• Page extract
☆ ☆ ☆

# Floyd Armstrong Memorial Shoot



## Haileebird (Jul 4, 2013)

Well ladies and gentleman, it's been in the making since the news of his death, but now the sponsors are starting to get big so I thought I would put a post up here to make sure everyone has lots of time to plan for the shoot. 

Currently, it is scheduled for the first saturday in June (the 7th.) It will be a shotgun start, all day shoot, with auction and prizes at the end of the day. There will be a top prize in the money class of $500 (minimum), as well as the following sponsor prizes:

Moosemeat archery - PSE bowfishing bow set up with retriever wheel
Chesher's Outdoor Store - 1 dozen PSE arrows, additional TBA
Athens Archery - $200.00 discount certificate for Athens Archery products
Monsens Archery Supply - TBA 
Bromley Archery Supply - TBA
Joshua Logan - Custom wood bow hanger
Gilles Poulin - Set of custom paracord bino straps
Kevin Nugent - Set of Nuge custom bow strings and cables
Last Chance Archery - EZ Green Vice, t-shirt and hat
Prois Hunting & Field Apparel for Women - TBA
Rack Stacker Big Game Attractants - TBA
Whistling Wings Outfitters. - 2 man guided waterfowl hunt
GoHuntBirds.com - TBA

If you know of anyone willing to donate prizes, please have them contact me. I'm still in talks with a number of different companies and shops to see what I can get, and will update this post as I find out. The shoot is at Floyd's home club, Crooked Arrow in Demorestville, Ontario. 

There will be a cash donation made to Jumpstart for Kids in Floyd's name following the tournament


----------



## Topper1018 (Feb 19, 2013)

Trophy Taker has also donated a Drop away rest and a pack of broadheads to the shoot


----------



## Bigjono (Apr 21, 2009)

Sounds like fun, good luck with it.


----------



## crazy4bucks (Jan 21, 2009)

Sounds like a good shoot. Ill be sure to let people know about it. Count me in.


----------



## greydog (Apr 1, 2007)

not meaning to hijack the thread but I believe Crooked Arrow Archery does not have access to the property for parking because of the hay field being planted by that time. May want to check with the club as I may be wrong. In the past the shoots had to be held early because of this issue.


----------



## Haileebird (Jul 4, 2013)

Pre registration is open! Please follow this link, fill out the form and follow the instructions provided! Thanks everyone!

https://docs.google.com/forms/d/1dFGqmsD6ZrCqml2EsvTQcIMQ0fgNafNC3jM5LzcLjCk/viewform


----------



## Haileebird (Jul 4, 2013)

haileebird said:


> pre registration is open! Please follow this link, fill out the form and follow the instructions provided! Thanks everyone!
> 
> https://docs.google.com/forms/d/1dfgqmsd6zrcqml2esvtqcimq0fgnafnc3jm5lzcljck/viewform


sorry everyone the form is wrong in that link, will update an repost shortly


----------



## Haileebird (Jul 4, 2013)

https://docs.google.com/forms/d/1dFGqmsD6ZrCqml2EsvTQcIMQ0fgNafNC3jM5LzcLjCk/prefill

Here is the appropriate form! Thanks again!

☆ ☆ ☆

• Provided data
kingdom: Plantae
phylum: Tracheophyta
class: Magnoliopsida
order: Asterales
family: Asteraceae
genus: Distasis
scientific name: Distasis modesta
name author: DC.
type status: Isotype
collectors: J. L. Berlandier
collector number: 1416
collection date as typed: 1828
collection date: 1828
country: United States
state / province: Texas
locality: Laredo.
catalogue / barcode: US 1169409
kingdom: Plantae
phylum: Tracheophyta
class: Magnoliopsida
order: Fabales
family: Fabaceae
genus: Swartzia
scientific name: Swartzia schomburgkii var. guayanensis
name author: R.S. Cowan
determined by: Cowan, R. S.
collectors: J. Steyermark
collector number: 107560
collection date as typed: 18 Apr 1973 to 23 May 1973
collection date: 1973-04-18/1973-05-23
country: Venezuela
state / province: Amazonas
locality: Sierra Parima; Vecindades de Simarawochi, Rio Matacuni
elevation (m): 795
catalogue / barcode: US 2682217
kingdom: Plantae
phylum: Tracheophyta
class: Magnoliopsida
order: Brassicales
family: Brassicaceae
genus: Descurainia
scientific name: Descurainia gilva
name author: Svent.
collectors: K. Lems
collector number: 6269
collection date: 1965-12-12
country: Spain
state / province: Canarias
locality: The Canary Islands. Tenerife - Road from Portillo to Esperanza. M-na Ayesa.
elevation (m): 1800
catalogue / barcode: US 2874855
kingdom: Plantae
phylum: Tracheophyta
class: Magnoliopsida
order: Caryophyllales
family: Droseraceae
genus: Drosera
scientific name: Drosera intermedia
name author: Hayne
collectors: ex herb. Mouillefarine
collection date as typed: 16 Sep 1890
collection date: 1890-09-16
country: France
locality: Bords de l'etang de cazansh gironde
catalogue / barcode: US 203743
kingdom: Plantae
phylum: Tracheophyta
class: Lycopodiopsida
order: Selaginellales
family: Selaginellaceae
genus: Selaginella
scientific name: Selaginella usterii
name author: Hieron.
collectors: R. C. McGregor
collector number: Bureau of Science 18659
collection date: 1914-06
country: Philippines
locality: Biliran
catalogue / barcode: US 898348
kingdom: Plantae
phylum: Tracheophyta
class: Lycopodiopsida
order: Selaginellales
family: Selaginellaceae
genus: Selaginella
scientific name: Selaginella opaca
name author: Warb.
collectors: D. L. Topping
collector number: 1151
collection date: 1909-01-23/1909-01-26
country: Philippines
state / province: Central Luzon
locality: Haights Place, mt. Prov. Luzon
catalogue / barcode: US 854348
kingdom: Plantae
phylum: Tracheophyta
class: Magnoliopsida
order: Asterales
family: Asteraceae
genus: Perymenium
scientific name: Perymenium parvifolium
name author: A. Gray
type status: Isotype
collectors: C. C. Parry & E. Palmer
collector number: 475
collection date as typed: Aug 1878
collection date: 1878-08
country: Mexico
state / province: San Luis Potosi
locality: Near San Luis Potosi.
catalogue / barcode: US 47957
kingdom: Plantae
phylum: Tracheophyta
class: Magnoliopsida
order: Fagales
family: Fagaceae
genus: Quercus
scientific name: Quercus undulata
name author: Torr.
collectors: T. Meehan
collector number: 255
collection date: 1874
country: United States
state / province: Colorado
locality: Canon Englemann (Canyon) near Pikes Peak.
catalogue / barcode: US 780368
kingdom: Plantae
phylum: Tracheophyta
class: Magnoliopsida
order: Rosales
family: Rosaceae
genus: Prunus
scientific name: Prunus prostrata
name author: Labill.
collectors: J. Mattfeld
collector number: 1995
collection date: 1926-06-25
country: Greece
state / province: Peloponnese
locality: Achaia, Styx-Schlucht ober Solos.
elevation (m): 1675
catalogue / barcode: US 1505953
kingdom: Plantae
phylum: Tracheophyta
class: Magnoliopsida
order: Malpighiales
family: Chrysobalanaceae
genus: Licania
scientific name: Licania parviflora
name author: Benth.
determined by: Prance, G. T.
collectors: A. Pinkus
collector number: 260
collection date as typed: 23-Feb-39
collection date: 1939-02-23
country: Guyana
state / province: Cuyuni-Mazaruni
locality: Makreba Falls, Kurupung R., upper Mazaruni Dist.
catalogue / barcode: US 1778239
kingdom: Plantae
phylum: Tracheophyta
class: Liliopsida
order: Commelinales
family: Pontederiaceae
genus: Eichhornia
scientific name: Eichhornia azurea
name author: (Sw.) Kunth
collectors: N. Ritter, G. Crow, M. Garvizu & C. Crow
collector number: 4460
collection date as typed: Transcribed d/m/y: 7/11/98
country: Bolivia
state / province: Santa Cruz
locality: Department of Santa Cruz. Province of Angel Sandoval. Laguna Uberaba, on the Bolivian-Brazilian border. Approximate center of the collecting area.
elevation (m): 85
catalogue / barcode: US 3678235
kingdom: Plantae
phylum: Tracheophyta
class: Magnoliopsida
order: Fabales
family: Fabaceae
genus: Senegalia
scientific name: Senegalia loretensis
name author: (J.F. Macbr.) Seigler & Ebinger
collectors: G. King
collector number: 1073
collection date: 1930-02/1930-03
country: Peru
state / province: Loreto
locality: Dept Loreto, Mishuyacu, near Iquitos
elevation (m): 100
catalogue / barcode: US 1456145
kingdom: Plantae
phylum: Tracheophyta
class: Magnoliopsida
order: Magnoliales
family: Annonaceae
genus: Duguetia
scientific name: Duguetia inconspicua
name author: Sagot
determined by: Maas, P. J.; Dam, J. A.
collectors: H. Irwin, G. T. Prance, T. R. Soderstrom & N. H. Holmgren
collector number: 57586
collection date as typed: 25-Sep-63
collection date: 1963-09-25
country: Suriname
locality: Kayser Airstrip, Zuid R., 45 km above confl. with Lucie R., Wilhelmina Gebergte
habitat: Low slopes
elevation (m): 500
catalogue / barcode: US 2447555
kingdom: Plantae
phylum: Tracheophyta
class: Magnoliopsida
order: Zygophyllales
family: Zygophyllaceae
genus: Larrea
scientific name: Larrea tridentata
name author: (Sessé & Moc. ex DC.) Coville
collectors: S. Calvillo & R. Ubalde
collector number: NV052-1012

☆ ☆ ☆

• Stated goal 1
Repeat everything in the memorial shoot thread from "Sounds like fun, good" down to "Count me in.".
• Stated goal 2
Answer these from the memorial shoot thread:
(a) What prize is Whistling Wings Outfitters offering?
(b) What did Trophy Taker donate to the shoot?
(c) At which club, and in what town, is the shoot held?
The material has no part in this.

• Expected output 1
Sounds like fun, good luck with it.


----------



## crazy4bucks (Jan 21, 2009)

Sounds like a good shoot. Ill be sure to let people know about it. Count me in.

• Expected output 2
(a) A 2 man guided waterfowl hunt
(b) A drop away rest and a pack of broadheads
(c) Crooked Arrow, in Demorestville, Ontario